How to Blow Off a Finger This Fourth of July

The Fourth of July is a magical holiday when you can travel back in time and experience the giddy, unbridled joy that can only come from the kind of aggressive, testosterone fueled violence that we Americans have celebrated since the insurgence of our Founding Fathers lead to us winning our independence from our Imperial Overlords, the British. And what better way to celebrate such a holiday than to eat plenty of grilled meat, drink copious amounts of your favorite alcoholic beverages and actively pursue the instantaneous and gruesome loss of one or more digits!


It starts at home

Possibly the most important thing you do in the days leading up to the Fourth of July is to Acquire More Fireworks! I know what you're thinking: But I already have fireworks. Of course you do, but you certainly don't have enough, nor are they of the right kind! A basic rule of thumb when determining the amount of fireworks required to properly celebrate the Fourth of July is approximately one duffel bag of fireworks for every five people celebrating, not including mortars and other professional grade displays. Do not include sparklers in this calculation.
Note: Certain states, such as Connecticut, do not allow the sale of real fireworks, instead only allowing fake fireworks such as sparklers, fountains and smoke bombs to be sold. This is a direct attack on your freedoms; contact your legislator. Until this is resolved, drive to a nearby state that allows the sale of real fireworks such as bottle rockets with report, M-80s, roman candles and jumping jacks.

Finger bang

So you've procured the proper amount and type of fireworks - Great! You are one step closer to losing a finger! On the big day, you'll want to load up on caffeine, sugar, red bull, B vitamins, coolatas - choose your own adventure. You'll need lots of energy, for there is much to do! Once you're buzzing on your energy of choice, you'll want to clear the chatter in your head with several bracing shots of your favorite hard liquor, some beer and perhaps some mixed drinks such as margaritas or mojitos. If you choose to combine the booze and energy drinks into one cup, such as a red bull vodka - good move! Kill two birds with one stone!

Once you've worked yourself into a lather, it's time for the magic to happen. Don't be afraid to throw fireworks at small children and dogs - they love the attention! A lot of people frown on lighting off fireworks indoors, but this thinking is flawed - the Fourth of July is as American as Apple Pie, and like Apple Pie, it should be enjoyed indoors, preferable in the kitchen!

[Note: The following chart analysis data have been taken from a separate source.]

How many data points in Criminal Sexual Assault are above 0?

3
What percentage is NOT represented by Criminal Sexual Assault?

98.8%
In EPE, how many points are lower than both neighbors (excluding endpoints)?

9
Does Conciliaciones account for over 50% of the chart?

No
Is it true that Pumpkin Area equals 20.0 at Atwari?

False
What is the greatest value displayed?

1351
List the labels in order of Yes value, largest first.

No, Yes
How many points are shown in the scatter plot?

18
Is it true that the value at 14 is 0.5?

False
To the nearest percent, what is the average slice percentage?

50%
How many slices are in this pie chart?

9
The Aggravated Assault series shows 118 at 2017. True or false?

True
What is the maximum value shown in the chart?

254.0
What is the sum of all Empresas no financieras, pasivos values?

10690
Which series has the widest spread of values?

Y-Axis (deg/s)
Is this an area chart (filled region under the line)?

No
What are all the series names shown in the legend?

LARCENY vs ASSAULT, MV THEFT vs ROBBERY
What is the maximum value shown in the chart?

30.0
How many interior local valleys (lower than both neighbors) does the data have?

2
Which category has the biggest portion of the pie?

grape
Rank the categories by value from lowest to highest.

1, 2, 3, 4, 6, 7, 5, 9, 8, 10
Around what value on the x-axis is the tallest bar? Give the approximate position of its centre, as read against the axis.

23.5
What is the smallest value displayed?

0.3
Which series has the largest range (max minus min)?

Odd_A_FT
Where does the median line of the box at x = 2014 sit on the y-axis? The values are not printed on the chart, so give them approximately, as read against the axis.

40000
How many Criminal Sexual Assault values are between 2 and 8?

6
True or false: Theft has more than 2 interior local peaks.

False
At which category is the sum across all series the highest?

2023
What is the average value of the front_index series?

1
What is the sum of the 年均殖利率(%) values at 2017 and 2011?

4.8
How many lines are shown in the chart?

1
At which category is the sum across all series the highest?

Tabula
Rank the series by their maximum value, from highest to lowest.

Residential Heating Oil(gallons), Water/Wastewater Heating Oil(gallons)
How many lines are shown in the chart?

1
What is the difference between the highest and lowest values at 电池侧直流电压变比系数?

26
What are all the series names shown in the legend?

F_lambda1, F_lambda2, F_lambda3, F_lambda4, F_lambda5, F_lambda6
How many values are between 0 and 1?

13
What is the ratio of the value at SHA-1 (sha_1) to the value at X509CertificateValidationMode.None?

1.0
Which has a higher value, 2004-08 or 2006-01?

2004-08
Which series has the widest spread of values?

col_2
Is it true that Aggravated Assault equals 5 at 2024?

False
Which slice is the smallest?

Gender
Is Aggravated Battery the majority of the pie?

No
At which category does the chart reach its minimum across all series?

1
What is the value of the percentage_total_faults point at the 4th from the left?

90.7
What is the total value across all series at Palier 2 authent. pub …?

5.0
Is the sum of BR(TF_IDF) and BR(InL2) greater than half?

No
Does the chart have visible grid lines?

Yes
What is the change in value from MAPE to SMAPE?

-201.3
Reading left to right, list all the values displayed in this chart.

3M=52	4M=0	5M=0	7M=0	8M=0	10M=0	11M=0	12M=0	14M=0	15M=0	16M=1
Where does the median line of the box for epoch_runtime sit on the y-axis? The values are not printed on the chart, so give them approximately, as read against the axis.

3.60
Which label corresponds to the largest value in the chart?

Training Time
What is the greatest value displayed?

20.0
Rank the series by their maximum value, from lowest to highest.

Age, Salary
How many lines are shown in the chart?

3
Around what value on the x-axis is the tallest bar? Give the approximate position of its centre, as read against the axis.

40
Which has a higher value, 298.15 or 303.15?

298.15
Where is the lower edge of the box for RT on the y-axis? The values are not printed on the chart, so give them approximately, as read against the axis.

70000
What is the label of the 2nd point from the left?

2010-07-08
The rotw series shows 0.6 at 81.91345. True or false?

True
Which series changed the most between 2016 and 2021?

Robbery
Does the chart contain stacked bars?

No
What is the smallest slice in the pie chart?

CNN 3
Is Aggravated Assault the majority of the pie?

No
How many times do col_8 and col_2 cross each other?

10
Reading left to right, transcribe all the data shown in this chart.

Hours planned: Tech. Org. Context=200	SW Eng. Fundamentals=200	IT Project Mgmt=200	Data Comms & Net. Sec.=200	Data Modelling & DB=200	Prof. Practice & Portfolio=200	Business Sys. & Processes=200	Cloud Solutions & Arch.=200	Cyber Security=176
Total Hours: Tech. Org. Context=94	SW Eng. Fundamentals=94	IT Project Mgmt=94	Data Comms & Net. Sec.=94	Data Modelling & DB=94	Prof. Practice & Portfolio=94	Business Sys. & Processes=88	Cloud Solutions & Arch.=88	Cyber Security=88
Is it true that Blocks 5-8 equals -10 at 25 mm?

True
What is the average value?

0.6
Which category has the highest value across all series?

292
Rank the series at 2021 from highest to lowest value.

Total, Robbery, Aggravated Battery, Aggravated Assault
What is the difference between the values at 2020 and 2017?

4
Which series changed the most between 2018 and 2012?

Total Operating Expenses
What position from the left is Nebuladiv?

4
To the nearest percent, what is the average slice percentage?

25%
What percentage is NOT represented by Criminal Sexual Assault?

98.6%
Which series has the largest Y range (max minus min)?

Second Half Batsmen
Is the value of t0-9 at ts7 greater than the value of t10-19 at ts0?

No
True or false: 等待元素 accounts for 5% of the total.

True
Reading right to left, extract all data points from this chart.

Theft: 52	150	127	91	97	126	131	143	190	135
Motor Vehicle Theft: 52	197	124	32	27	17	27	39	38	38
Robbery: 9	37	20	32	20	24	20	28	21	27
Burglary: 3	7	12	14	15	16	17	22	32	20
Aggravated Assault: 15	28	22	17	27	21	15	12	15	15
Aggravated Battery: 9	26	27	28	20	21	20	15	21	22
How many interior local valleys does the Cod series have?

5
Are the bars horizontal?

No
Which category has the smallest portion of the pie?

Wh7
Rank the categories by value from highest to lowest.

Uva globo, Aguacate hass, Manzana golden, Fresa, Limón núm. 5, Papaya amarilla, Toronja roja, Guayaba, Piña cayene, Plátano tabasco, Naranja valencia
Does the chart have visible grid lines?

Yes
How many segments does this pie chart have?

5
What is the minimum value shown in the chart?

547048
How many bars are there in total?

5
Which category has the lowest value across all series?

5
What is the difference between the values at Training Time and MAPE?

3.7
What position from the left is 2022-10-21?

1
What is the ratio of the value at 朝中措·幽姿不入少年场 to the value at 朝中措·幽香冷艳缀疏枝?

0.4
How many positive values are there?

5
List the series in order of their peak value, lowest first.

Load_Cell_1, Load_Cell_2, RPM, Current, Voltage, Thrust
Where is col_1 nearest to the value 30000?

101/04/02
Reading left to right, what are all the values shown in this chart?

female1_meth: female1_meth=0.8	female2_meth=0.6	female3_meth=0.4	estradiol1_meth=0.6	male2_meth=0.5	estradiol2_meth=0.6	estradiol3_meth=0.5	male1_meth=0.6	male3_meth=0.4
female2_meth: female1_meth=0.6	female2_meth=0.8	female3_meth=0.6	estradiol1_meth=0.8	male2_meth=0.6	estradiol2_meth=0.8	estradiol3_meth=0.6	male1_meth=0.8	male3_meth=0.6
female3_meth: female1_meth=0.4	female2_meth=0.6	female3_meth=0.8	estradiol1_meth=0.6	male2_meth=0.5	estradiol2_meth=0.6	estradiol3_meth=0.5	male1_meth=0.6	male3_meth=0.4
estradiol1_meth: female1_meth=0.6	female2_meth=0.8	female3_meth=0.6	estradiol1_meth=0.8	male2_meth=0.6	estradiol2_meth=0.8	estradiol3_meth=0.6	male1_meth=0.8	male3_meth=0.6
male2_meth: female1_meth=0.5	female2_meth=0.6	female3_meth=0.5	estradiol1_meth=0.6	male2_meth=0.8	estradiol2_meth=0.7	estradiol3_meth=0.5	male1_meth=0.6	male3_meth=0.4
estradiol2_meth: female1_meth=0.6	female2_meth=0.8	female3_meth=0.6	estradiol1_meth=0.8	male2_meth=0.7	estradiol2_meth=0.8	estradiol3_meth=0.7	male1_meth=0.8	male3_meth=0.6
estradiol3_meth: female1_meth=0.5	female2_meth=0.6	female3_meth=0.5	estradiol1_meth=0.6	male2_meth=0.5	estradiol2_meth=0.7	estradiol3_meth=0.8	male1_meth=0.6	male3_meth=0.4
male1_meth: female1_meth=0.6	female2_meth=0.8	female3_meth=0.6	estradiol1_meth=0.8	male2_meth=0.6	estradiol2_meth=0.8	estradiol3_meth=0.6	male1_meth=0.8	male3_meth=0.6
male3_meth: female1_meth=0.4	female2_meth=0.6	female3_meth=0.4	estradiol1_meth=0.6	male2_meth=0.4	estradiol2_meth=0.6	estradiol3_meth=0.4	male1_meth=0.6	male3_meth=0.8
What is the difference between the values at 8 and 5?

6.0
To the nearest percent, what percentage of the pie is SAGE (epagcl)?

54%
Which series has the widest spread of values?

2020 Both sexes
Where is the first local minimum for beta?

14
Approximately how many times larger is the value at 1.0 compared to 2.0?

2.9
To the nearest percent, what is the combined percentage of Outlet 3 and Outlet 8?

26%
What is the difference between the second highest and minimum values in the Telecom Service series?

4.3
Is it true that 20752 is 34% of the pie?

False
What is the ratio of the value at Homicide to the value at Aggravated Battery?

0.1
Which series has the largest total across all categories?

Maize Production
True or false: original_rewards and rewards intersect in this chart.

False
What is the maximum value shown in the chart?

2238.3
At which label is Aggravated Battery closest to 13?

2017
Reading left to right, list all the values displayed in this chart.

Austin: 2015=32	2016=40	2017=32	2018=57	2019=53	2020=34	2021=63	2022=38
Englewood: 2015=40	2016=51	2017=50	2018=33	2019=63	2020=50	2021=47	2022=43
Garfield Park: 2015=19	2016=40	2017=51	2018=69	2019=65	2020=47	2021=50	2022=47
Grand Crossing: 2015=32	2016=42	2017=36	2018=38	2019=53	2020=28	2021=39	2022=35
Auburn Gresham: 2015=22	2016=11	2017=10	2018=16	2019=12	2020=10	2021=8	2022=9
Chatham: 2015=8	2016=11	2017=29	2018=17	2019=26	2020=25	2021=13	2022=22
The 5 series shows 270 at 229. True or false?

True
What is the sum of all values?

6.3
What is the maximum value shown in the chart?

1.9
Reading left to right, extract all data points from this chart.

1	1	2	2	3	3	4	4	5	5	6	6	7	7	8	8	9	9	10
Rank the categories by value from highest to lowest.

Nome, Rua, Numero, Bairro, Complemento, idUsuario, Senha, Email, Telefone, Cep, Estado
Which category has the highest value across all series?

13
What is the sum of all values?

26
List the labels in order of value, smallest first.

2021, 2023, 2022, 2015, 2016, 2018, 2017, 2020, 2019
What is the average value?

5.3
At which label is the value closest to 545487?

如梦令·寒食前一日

Many people don't know the proper way to launch a bottle rocket because the name is, in fact, a misnomer. These little joy-rockets are meant to be launched from the hand, not from a spent beer bottle! I have gotten great results from lighting these beauts and throwing them straight up in the air - spectators find the unexpected nature of their flight patterns to be delightfully random and exhilarating!

Later in the evening, when all the fireworks are gone, there's one last game to play with your buddies as you sit around the camp fire and reflect on all the freedom you've enjoyed that night. This game is called Uh Oh, and it involves placing a full, capped bottle of beer into the fire and saying: "Uh Oh." As the beer heats and expands, testing the holding power of the cap, time elapses and everyone forgets that some crazed fool threw a bottle of beer into the fire. Then, when you least expect it - BOOM! The pressure created by the expanding liquid and gas inside the bottle overwhelms the crown of the cap, firing it like a hot bullet directly into the faces of all your closest friends and family!